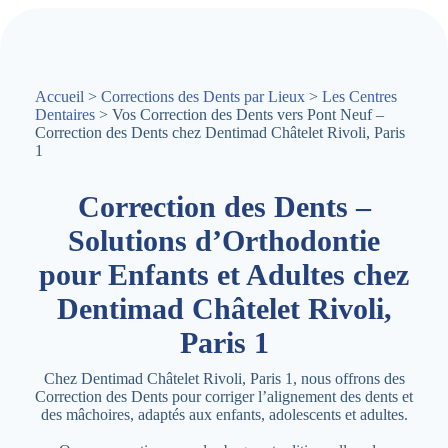
r
è
s
d
e
c
Accueil
>
Corrections des Dents par Lieux
>
Les Centres
h
Dentaires
> Vos Correction des Dents vers Pont Neuf –
e
Correction des Dents chez Dentimad Châtelet Rivoli, Paris
z
1
v
o
u
Correction des Dents –
s
Solutions d’Orthodontie
pour Enfants et Adultes chez
Dentimad Châtelet Rivoli,
Paris 1
Chez Dentimad Châtelet Rivoli, Paris 1, nous offrons des
Correction des Dents pour corriger l’alignement des dents et
des mâchoires, adaptés aux enfants, adolescents et adultes.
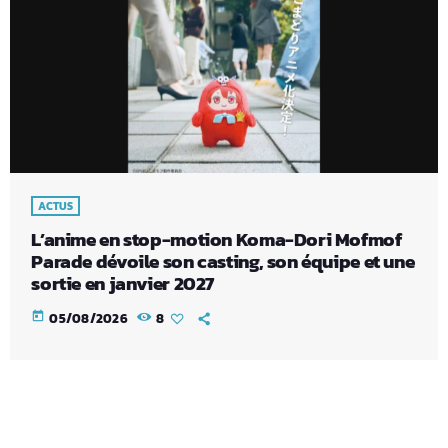
ACTUS
L’anime en stop-motion Koma-Dori Mofmof
Parade dévoile son casting, son équipe et une
sortie en janvier 2027
today
05/08/2026
8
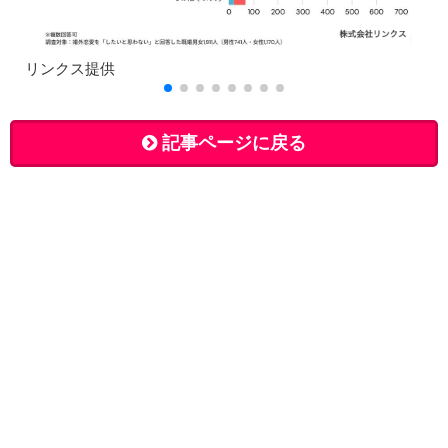
リンクス提供
記事ページに戻る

> _Exercise prompt_
Starting at the line containing "sortie en janvier 2027", output every remaining line of the records above exactly, the last one included. Nothing else belongs in the output, and no pictures either.

> _The answer_
sortie en janvier 2027
today
05/08/2026
8
リンクス提供
記事ページに戻る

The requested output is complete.